As always, we shall keep watching with a good deal of interest.
‘Tiny stocks’ keep marching higher
It’s a bad day for ‘tiny stocks’. Only seven on the ASX have gained 50% or more today…in a single day:
Click to enlarge
I’m only kidding. It’s not a bad day at all. It’s just another example of the phenomenon of ‘tiny stocks’. As I write, the Aussie blue-chip index is down around 1%. Yet, a bunch of tiny stocks are up 20% or more.
It’s odd how these things can play out. It goes against everything most people think they know about stocks.
They’re told that blue-chip stocks are safe, and that ‘tiny stocks’ are super high risk. The bit about ‘tiny stocks’ is true — they are super high risk.
The thing is, the bit about blue-chip stocks isn’t necessarily true. They aren’t always safe. In fact, we argue that in perceived safety there is more risk than most investors realise.
We’ll explain that thought in more detail next week.
A short note to let you know that the Port Phillip Publishing office will be closed on Monday, in observance of the Queen’s Birthday public holiday.
Normal service will resume on Tuesday…providing we can all drag ourselves back into the office after celebrating the ceremonial birthday of Elizabeth II Regina.
In the mailbag
Readers Therese and Peter dropped us a line:
‘Both my husband and I have read your article and are disgusted with your poor attitude towards the farmers. We always thought highly of you and what you are writing. This article however beggars belief. We have migrated here from Switzerland and know how important farming is to a country. It looks as if we care and love this country more than many locals do. We also have friends that are farmers. They are doing a fantastic job providing food for the nation with little profit and appreciation and against immense odds like our weather etc. Do you know how high the suicide rate is amongst farmers? Is this not a tell-tale sign that something is terribly wrong in this sector? Also, if the farmers get of their land who will provide for us (the chemical industry???) and furthermore a farmer lives, eats and breaths his land, what else are they going to do. I always make sure to buy brand milk and not the no frills cheap rubbish from the big 2. We could not agree more than what Mike W. writes. Anyway, you seem like many people wanting produce dirt cheap from China and that could give a damn what happens to our farmers. Shame on you!’

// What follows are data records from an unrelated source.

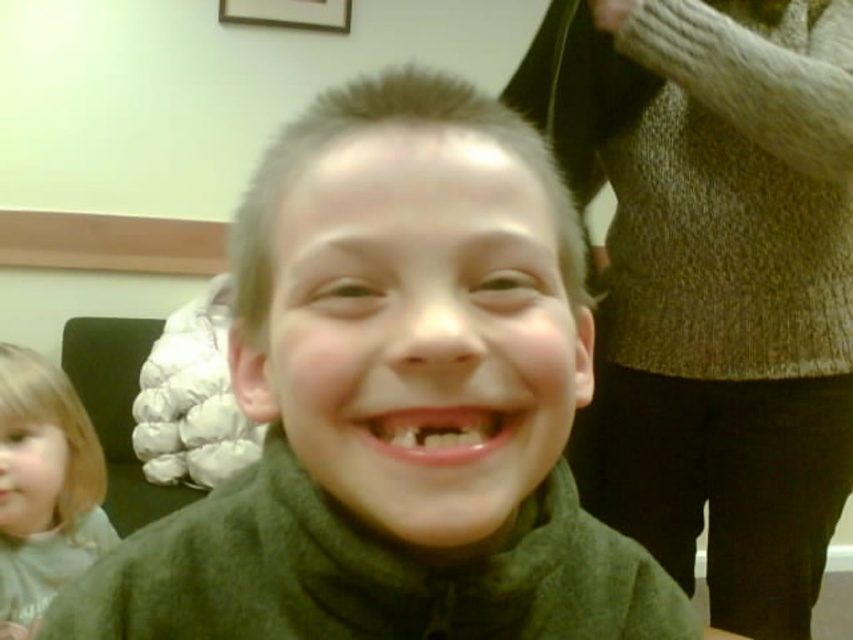
Between point (627, 634) and point (0, 566), which one is positioned in front?

Point (627, 634) is more forward.

Does point (358, 566) come farther from viewer compared to point (22, 573)?

That is False.

Identify the location of green matte jacket at center. (395, 403).

Between point (491, 563) and point (730, 296), which one is positioned in front?

Point (491, 563)

Is point (657, 621) closer to camera compared to point (549, 33)?

Yes, point (657, 621) is closer to viewer.

Locate an element on the screen. green matte jacket at center is located at coordinates (395, 403).

Is green matte jacket at center shorter than short blonde hair at center?

Incorrect, green matte jacket at center's height does not fall short of short blonde hair at center's.

Does green matte jacket at center appear under short blonde hair at center?

Correct, green matte jacket at center is located below short blonde hair at center.

The image size is (853, 640). Describe the element at coordinates (395, 403) in the screenshot. I see `green matte jacket at center` at that location.

At what (x,y) coordinates should I click in order to perform the action: click on green matte jacket at center. Please return your answer as a coordinate pair (x, y). The height and width of the screenshot is (640, 853). Looking at the image, I should click on (395, 403).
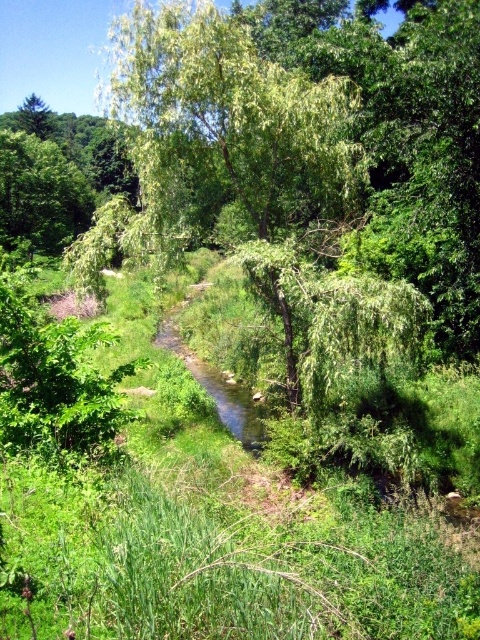
In the scene shown: Who is shorter, green leafy grass at center or clear water stream at center?

With less height is green leafy grass at center.

Is point (184, 624) positioned behind point (197, 376)?

That is False.

Locate an element on the screen. green leafy grass at center is located at coordinates (211, 538).

Between green leafy tree at center and clear water stream at center, which one has more height?

green leafy tree at center

Does green leafy tree at center have a smaller size compared to clear water stream at center?

Actually, green leafy tree at center might be larger than clear water stream at center.

The width and height of the screenshot is (480, 640). Describe the element at coordinates (226, 152) in the screenshot. I see `green leafy tree at center` at that location.

Find the location of a particular element. This screenshot has height=640, width=480. green leafy tree at center is located at coordinates (226, 152).

Is green leafy grass at center positioned in front of green leafy tree at center?

Yes, it is in front of green leafy tree at center.

Who is positioned more to the left, green leafy grass at center or green leafy tree at center?

green leafy grass at center

Does point (189, 504) come closer to viewer compared to point (256, 282)?

Yes, point (189, 504) is in front of point (256, 282).

At what (x,y) coordinates should I click in order to perform the action: click on green leafy grass at center. Please return your answer as a coordinate pair (x, y). Looking at the image, I should click on coord(211,538).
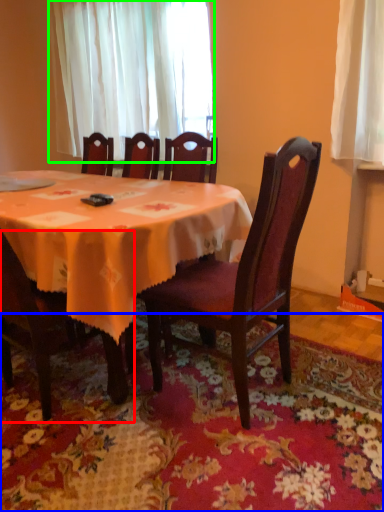
Question: Which is nearer to the chair (highlighted by a red box)? mat (highlighted by a blue box) or curtain (highlighted by a green box).

Choices:
 (A) mat
 (B) curtain

Answer: (A)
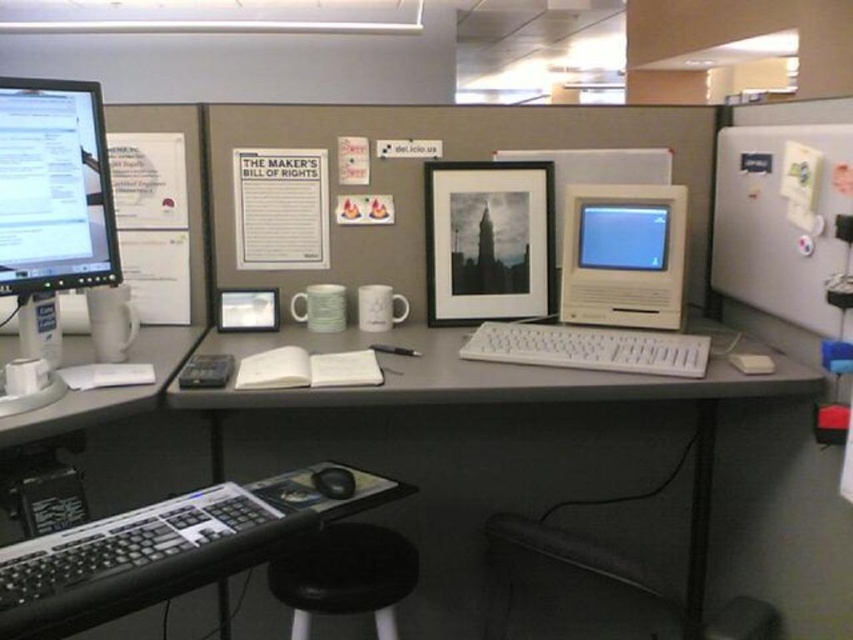
You are organizing the desk and need to place a new rectangular box that is 12 inches wide. You have two spaces available next to the black plastic keyboard at lower left and the black matte frame at center. Which space can accommodate the box based on their widths?

The black plastic keyboard at lower left might be wider than black matte frame at center, so the space next to the black plastic keyboard at lower left is more likely to accommodate the 12 inch wide box if the keyboard is indeed wider.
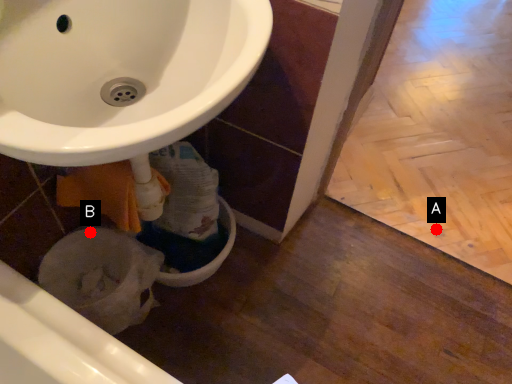
Question: Two points are circled on the image, labeled by A and B beside each circle. Which point appears farthest from the camera in this image?

Choices:
 (A) A is further
 (B) B is further

Answer: (A)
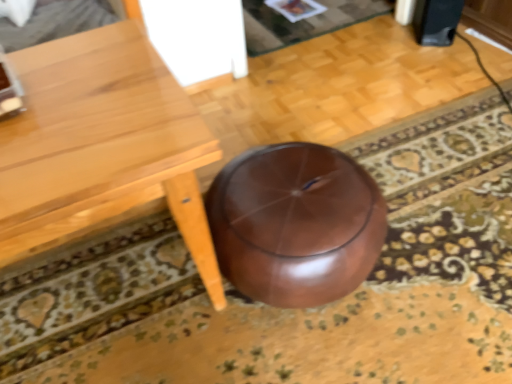
At what (x,y) coordinates should I click in order to perform the action: click on light brown wooden table at lower right. Please return your answer as a coordinate pair (x, y). Looking at the image, I should click on (101, 146).

Describe the element at coordinates (101, 146) in the screenshot. I see `light brown wooden table at lower right` at that location.

Describe the element at coordinates (436, 21) in the screenshot. I see `black matte speaker at upper right` at that location.

The height and width of the screenshot is (384, 512). Find the location of `black matte speaker at upper right`. black matte speaker at upper right is located at coordinates (436, 21).

Where is `light brown wooden table at lower right`? This screenshot has width=512, height=384. light brown wooden table at lower right is located at coordinates (101, 146).

Does black matte speaker at upper right appear on the right side of light brown wooden table at lower right?

Indeed, black matte speaker at upper right is positioned on the right side of light brown wooden table at lower right.

From the picture: Considering the relative positions of black matte speaker at upper right and light brown wooden table at lower right in the image provided, is black matte speaker at upper right behind light brown wooden table at lower right?

Yes, the depth of black matte speaker at upper right is greater than that of light brown wooden table at lower right.

Is point (449, 19) positioned behind point (94, 53)?

Yes, point (449, 19) is farther from viewer.

From the image's perspective, between black matte speaker at upper right and light brown wooden table at lower right, who is located below?

light brown wooden table at lower right is shown below in the image.

From a real-world perspective, which object stands above the other?

In real-world perspective, light brown wooden table at lower right is above.

Between black matte speaker at upper right and light brown wooden table at lower right, which one has larger width?

With larger width is light brown wooden table at lower right.

Who is taller, black matte speaker at upper right or light brown wooden table at lower right?

light brown wooden table at lower right is taller.

Does black matte speaker at upper right have a smaller size compared to light brown wooden table at lower right?

Correct, black matte speaker at upper right occupies less space than light brown wooden table at lower right.

Would you say black matte speaker at upper right is inside or outside light brown wooden table at lower right?

black matte speaker at upper right is spatially situated outside light brown wooden table at lower right.

From the picture: Are black matte speaker at upper right and light brown wooden table at lower right far apart?

Yes.

Is black matte speaker at upper right looking in the opposite direction of light brown wooden table at lower right?

No, light brown wooden table at lower right is not at the back of black matte speaker at upper right.

This screenshot has width=512, height=384. What are the coordinates of `table in front of the black matte speaker at upper right` in the screenshot? It's located at (101, 146).

In the scene shown: Does light brown wooden table at lower right appear on the left side of black matte speaker at upper right?

Indeed, light brown wooden table at lower right is positioned on the left side of black matte speaker at upper right.

Considering their positions, is light brown wooden table at lower right located in front of or behind black matte speaker at upper right?

Visually, light brown wooden table at lower right is located in front of black matte speaker at upper right.

Considering the points (167, 94) and (432, 38), which point is behind, point (167, 94) or point (432, 38)?

The point (432, 38) is farther.

From the image's perspective, is light brown wooden table at lower right below black matte speaker at upper right?

Yes, from the image's perspective, light brown wooden table at lower right is below black matte speaker at upper right.

From a real-world perspective, is light brown wooden table at lower right physically above black matte speaker at upper right?

Yes, from a real-world perspective, light brown wooden table at lower right is on top of black matte speaker at upper right.

Which object is wider, light brown wooden table at lower right or black matte speaker at upper right?

Wider between the two is light brown wooden table at lower right.

Who is taller, light brown wooden table at lower right or black matte speaker at upper right?

With more height is light brown wooden table at lower right.

Between light brown wooden table at lower right and black matte speaker at upper right, which one has larger size?

With larger size is light brown wooden table at lower right.

Is light brown wooden table at lower right positioned beyond the bounds of black matte speaker at upper right?

Yes, light brown wooden table at lower right is outside of black matte speaker at upper right.

In the scene shown: Are light brown wooden table at lower right and black matte speaker at upper right far apart?

Yes.

Is light brown wooden table at lower right positioned with its back to black matte speaker at upper right?

No, light brown wooden table at lower right is not facing the opposite direction of black matte speaker at upper right.

I want to click on speaker behind the light brown wooden table at lower right, so click(436, 21).

At what (x,y) coordinates should I click in order to perform the action: click on table to the left of black matte speaker at upper right. Please return your answer as a coordinate pair (x, y). This screenshot has height=384, width=512. Looking at the image, I should click on (101, 146).

Locate an element on the screen. The image size is (512, 384). table below the black matte speaker at upper right (from the image's perspective) is located at coordinates (101, 146).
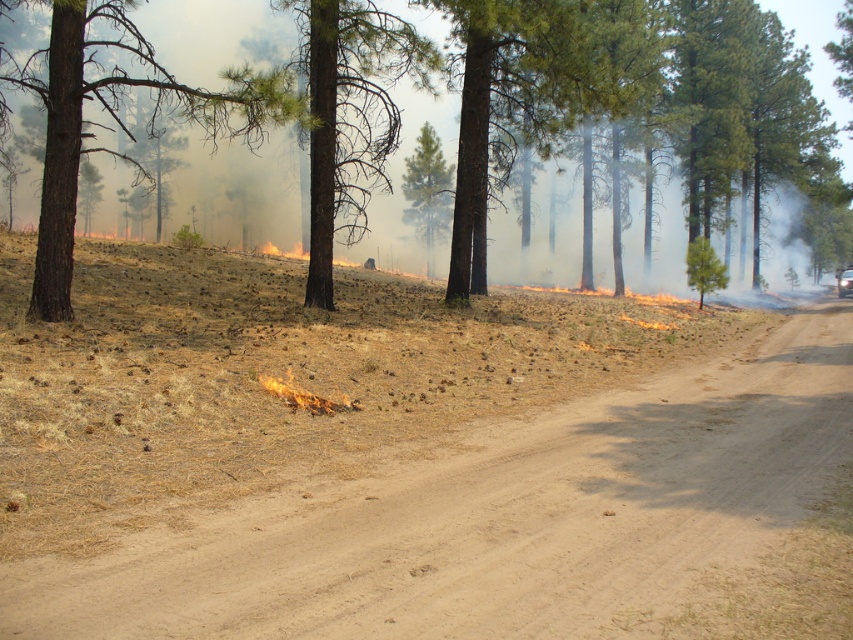
Question: Is brown sandy dirt track at center bigger than flaming yellow-orange fire at center?

Choices:
 (A) no
 (B) yes

Answer: (B)

Question: Does brown rough bark tree at left have a smaller size compared to green rough bark tree at center?

Choices:
 (A) yes
 (B) no

Answer: (B)

Question: Among these objects, which one is nearest to the camera?

Choices:
 (A) brown sandy dirt track at center
 (B) green rough bark tree at center
 (C) brown rough bark tree at left

Answer: (A)

Question: In this image, where is brown sandy dirt track at center located relative to green textured pine tree at center?

Choices:
 (A) below
 (B) above

Answer: (A)

Question: Which point is closer to the camera?

Choices:
 (A) (428, 132)
 (B) (538, 4)

Answer: (B)

Question: Which is nearer to the green rough bark tree at center?

Choices:
 (A) flaming yellow-orange fire at center
 (B) brown rough bark tree at left
 (C) brown sandy dirt track at center

Answer: (B)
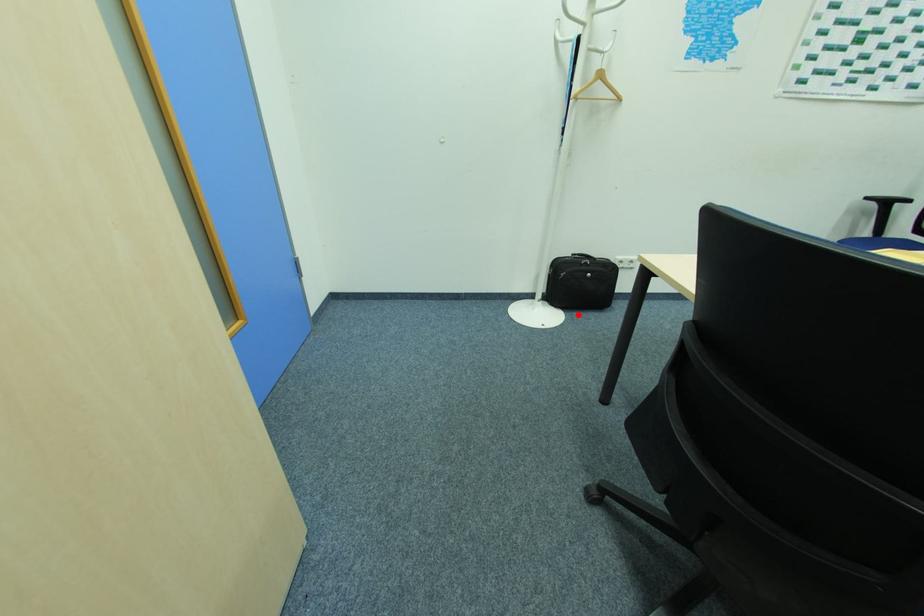
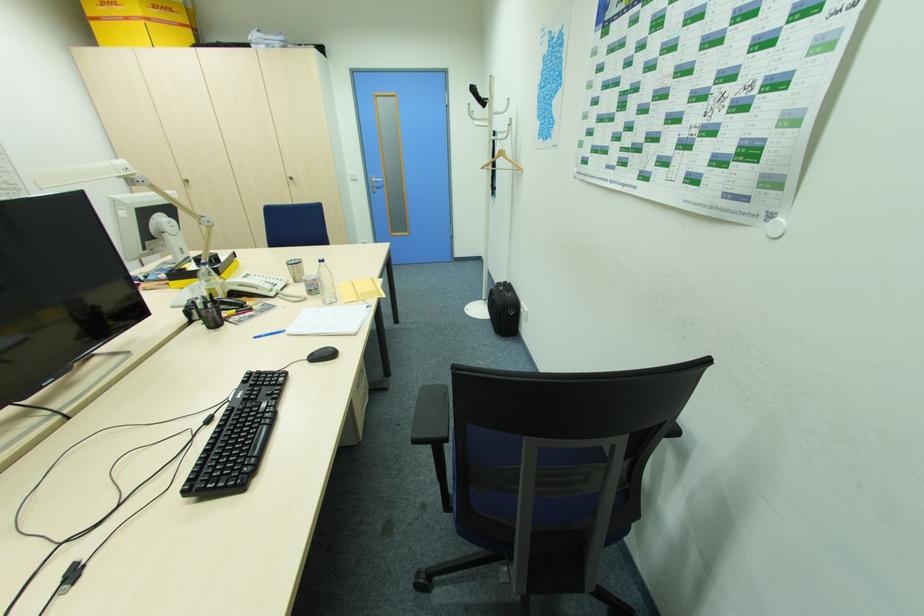
The point at the highlighted location is marked in the first image. Where is the corresponding point in the second image?

(492, 325)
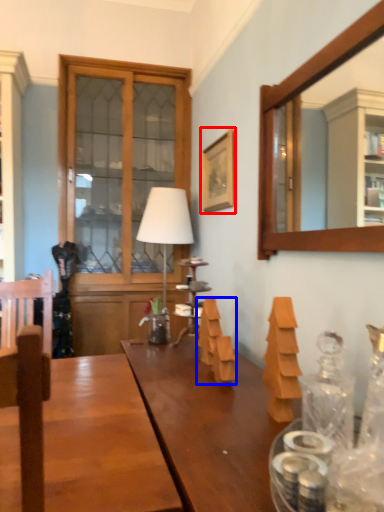
Question: Which object appears farthest to the camera in this image, picture frame (highlighted by a red box) or wood (highlighted by a blue box)?

Choices:
 (A) picture frame
 (B) wood

Answer: (A)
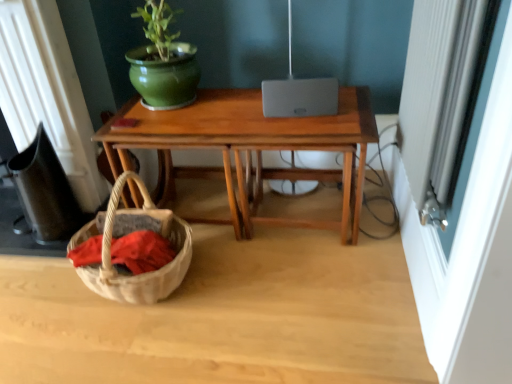
Question: Is wooden desk at center positioned in front of white textured screen door at right?

Choices:
 (A) yes
 (B) no

Answer: (B)

Question: From a real-world perspective, does wooden desk at center sit lower than white textured screen door at right?

Choices:
 (A) no
 (B) yes

Answer: (B)

Question: Is wooden desk at center outside white textured screen door at right?

Choices:
 (A) no
 (B) yes

Answer: (B)

Question: From the image's perspective, is wooden desk at center beneath white textured screen door at right?

Choices:
 (A) no
 (B) yes

Answer: (B)

Question: Is wooden desk at center aimed at white textured screen door at right?

Choices:
 (A) no
 (B) yes

Answer: (A)

Question: Considering the relative sizes of wooden desk at center and white textured screen door at right in the image provided, is wooden desk at center thinner than white textured screen door at right?

Choices:
 (A) yes
 (B) no

Answer: (B)

Question: From the image's perspective, is satin silver lamp at center on white textured screen door at right?

Choices:
 (A) no
 (B) yes

Answer: (B)

Question: Can you confirm if satin silver lamp at center is wider than white textured screen door at right?

Choices:
 (A) no
 (B) yes

Answer: (B)

Question: Considering the relative sizes of satin silver lamp at center and white textured screen door at right in the image provided, is satin silver lamp at center shorter than white textured screen door at right?

Choices:
 (A) no
 (B) yes

Answer: (A)

Question: Is the position of satin silver lamp at center less distant than that of white textured screen door at right?

Choices:
 (A) yes
 (B) no

Answer: (B)

Question: Is satin silver lamp at center to the left of white textured screen door at right from the viewer's perspective?

Choices:
 (A) yes
 (B) no

Answer: (A)

Question: From a real-world perspective, is satin silver lamp at center over white textured screen door at right?

Choices:
 (A) no
 (B) yes

Answer: (A)

Question: Considering the relative sizes of satin silver lamp at center and wooden desk at center in the image provided, is satin silver lamp at center shorter than wooden desk at center?

Choices:
 (A) yes
 (B) no

Answer: (B)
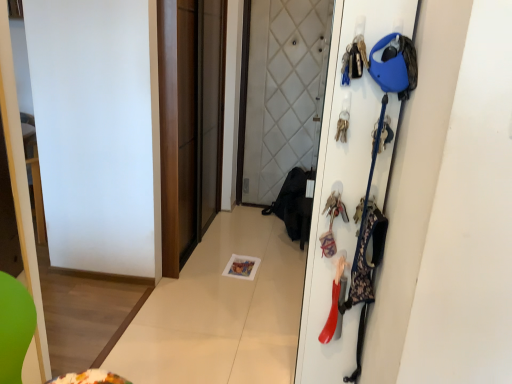
Image resolution: width=512 pixels, height=384 pixels. What are the coordinates of `free space on the front side of brown matte sliding door at center` in the screenshot? It's located at (212, 291).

The letters supporting the dairy industry keep coming. But none of them understand the key points.
Problems faced by the dairy industry have three sources of blame: the dairy farmers who over-borrowed and overinvested in capacity, the co-ops that overinvested in capacity, and governments that insist on interfering in the market.
We’re sympathetic towards anyone driven to suicide, but that doesn’t mean the consumer should pay levies or other taxes in order to bail out a mismanaged industry.